** Opening EXERCISE MATERIALS block **
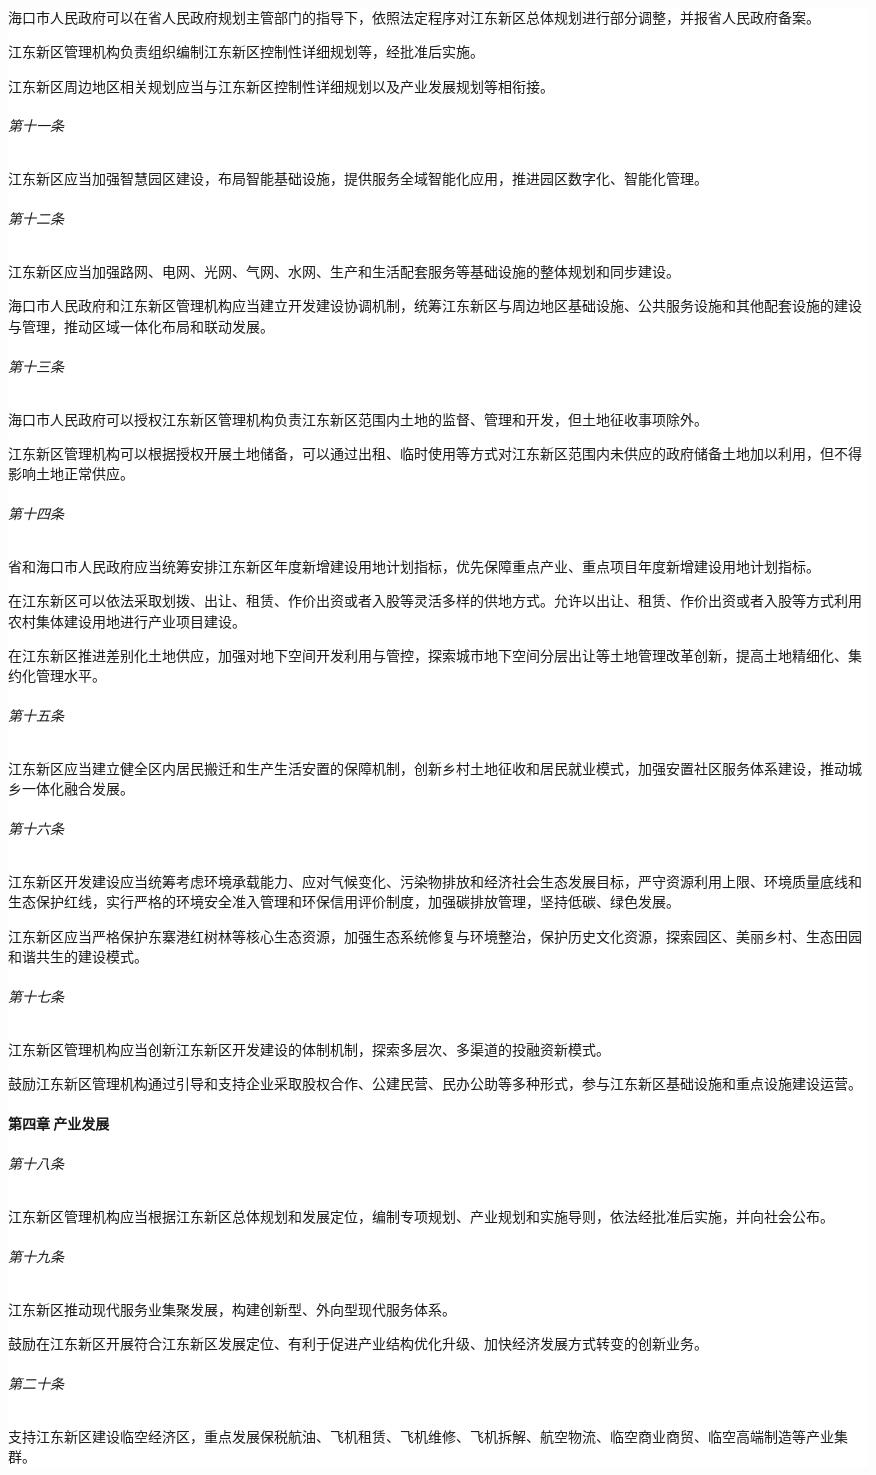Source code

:海口市人民政府可以在省人民政府规划主管部门的指导下，依照法定程序对江东新区总体规划进行部分调整，并报省人民政府备案。

江东新区管理机构负责组织编制江东新区控制性详细规划等，经批准后实施。

江东新区周边地区相关规划应当与江东新区控制性详细规划以及产业发展规划等相衔接。

###### 第十一条

江东新区应当加强智慧园区建设，布局智能基础设施，提供服务全域智能化应用，推进园区数字化、智能化管理。

###### 第十二条

江东新区应当加强路网、电网、光网、气网、水网、生产和生活配套服务等基础设施的整体规划和同步建设。

海口市人民政府和江东新区管理机构应当建立开发建设协调机制，统筹江东新区与周边地区基础设施、公共服务设施和其他配套设施的建设与管理，推动区域一体化布局和联动发展。

###### 第十三条

海口市人民政府可以授权江东新区管理机构负责江东新区范围内土地的监督、管理和开发，但土地征收事项除外。

江东新区管理机构可以根据授权开展土地储备，可以通过出租、临时使用等方式对江东新区范围内未供应的政府储备土地加以利用，但不得影响土地正常供应。

###### 第十四条

省和海口市人民政府应当统筹安排江东新区年度新增建设用地计划指标，优先保障重点产业、重点项目年度新增建设用地计划指标。

在江东新区可以依法采取划拨、出让、租赁、作价出资或者入股等灵活多样的供地方式。允许以出让、租赁、作价出资或者入股等方式利用农村集体建设用地进行产业项目建设。

在江东新区推进差别化土地供应，加强对地下空间开发利用与管控，探索城市地下空间分层出让等土地管理改革创新，提高土地精细化、集约化管理水平。

###### 第十五条

江东新区应当建立健全区内居民搬迁和生产生活安置的保障机制，创新乡村土地征收和居民就业模式，加强安置社区服务体系建设，推动城乡一体化融合发展。

###### 第十六条

江东新区开发建设应当统筹考虑环境承载能力、应对气候变化、污染物排放和经济社会生态发展目标，严守资源利用上限、环境质量底线和生态保护红线，实行严格的环境安全准入管理和环保信用评价制度，加强碳排放管理，坚持低碳、绿色发展。

江东新区应当严格保护东寨港红树林等核心生态资源，加强生态系统修复与环境整治，保护历史文化资源，探索园区、美丽乡村、生态田园和谐共生的建设模式。

###### 第十七条

江东新区管理机构应当创新江东新区开发建设的体制机制，探索多层次、多渠道的投融资新模式。

鼓励江东新区管理机构通过引导和支持企业采取股权合作、公建民营、民办公助等多种形式，参与江东新区基础设施和重点设施建设运营。

#### 第四章 产业发展

###### 第十八条

江东新区管理机构应当根据江东新区总体规划和发展定位，编制专项规划、产业规划和实施导则，依法经批准后实施，并向社会公布。

###### 第十九条

江东新区推动现代服务业集聚发展，构建创新型、外向型现代服务体系。

鼓励在江东新区开展符合江东新区发展定位、有利于促进产业结构优化升级、加快经济发展方式转变的创新业务。

###### 第二十条

支持江东新区建设临空经济区，重点发展保税航油、飞机租赁、飞机维修、飞机拆解、航空物流、临空商业商贸、临空高端制造等产业集群。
** Closing EXERCISE MATERIALS block **
# DESCRIPTION OF THE TASK:
Pictures aside, give the data again exactly as it appears.

# SOLUTION FOR THIS PROBLEM:
Source code

:海口市人民政府可以在省人民政府规划主管部门的指导下，依照法定程序对江东新区总体规划进行部分调整，并报省人民政府备案。

江东新区管理机构负责组织编制江东新区控制性详细规划等，经批准后实施。

江东新区周边地区相关规划应当与江东新区控制性详细规划以及产业发展规划等相衔接。

###### 第十一条

江东新区应当加强智慧园区建设，布局智能基础设施，提供服务全域智能化应用，推进园区数字化、智能化管理。

###### 第十二条

江东新区应当加强路网、电网、光网、气网、水网、生产和生活配套服务等基础设施的整体规划和同步建设。

海口市人民政府和江东新区管理机构应当建立开发建设协调机制，统筹江东新区与周边地区基础设施、公共服务设施和其他配套设施的建设与管理，推动区域一体化布局和联动发展。

###### 第十三条

海口市人民政府可以授权江东新区管理机构负责江东新区范围内土地的监督、管理和开发，但土地征收事项除外。

江东新区管理机构可以根据授权开展土地储备，可以通过出租、临时使用等方式对江东新区范围内未供应的政府储备土地加以利用，但不得影响土地正常供应。

###### 第十四条

省和海口市人民政府应当统筹安排江东新区年度新增建设用地计划指标，优先保障重点产业、重点项目年度新增建设用地计划指标。

在江东新区可以依法采取划拨、出让、租赁、作价出资或者入股等灵活多样的供地方式。允许以出让、租赁、作价出资或者入股等方式利用农村集体建设用地进行产业项目建设。

在江东新区推进差别化土地供应，加强对地下空间开发利用与管控，探索城市地下空间分层出让等土地管理改革创新，提高土地精细化、集约化管理水平。

###### 第十五条

江东新区应当建立健全区内居民搬迁和生产生活安置的保障机制，创新乡村土地征收和居民就业模式，加强安置社区服务体系建设，推动城乡一体化融合发展。

###### 第十六条

江东新区开发建设应当统筹考虑环境承载能力、应对气候变化、污染物排放和经济社会生态发展目标，严守资源利用上限、环境质量底线和生态保护红线，实行严格的环境安全准入管理和环保信用评价制度，加强碳排放管理，坚持低碳、绿色发展。

江东新区应当严格保护东寨港红树林等核心生态资源，加强生态系统修复与环境整治，保护历史文化资源，探索园区、美丽乡村、生态田园和谐共生的建设模式。

###### 第十七条

江东新区管理机构应当创新江东新区开发建设的体制机制，探索多层次、多渠道的投融资新模式。

鼓励江东新区管理机构通过引导和支持企业采取股权合作、公建民营、民办公助等多种形式，参与江东新区基础设施和重点设施建设运营。

#### 第四章 产业发展

###### 第十八条

江东新区管理机构应当根据江东新区总体规划和发展定位，编制专项规划、产业规划和实施导则，依法经批准后实施，并向社会公布。

###### 第十九条

江东新区推动现代服务业集聚发展，构建创新型、外向型现代服务体系。

鼓励在江东新区开展符合江东新区发展定位、有利于促进产业结构优化升级、加快经济发展方式转变的创新业务。

###### 第二十条

支持江东新区建设临空经济区，重点发展保税航油、飞机租赁、飞机维修、飞机拆解、航空物流、临空商业商贸、临空高端制造等产业集群。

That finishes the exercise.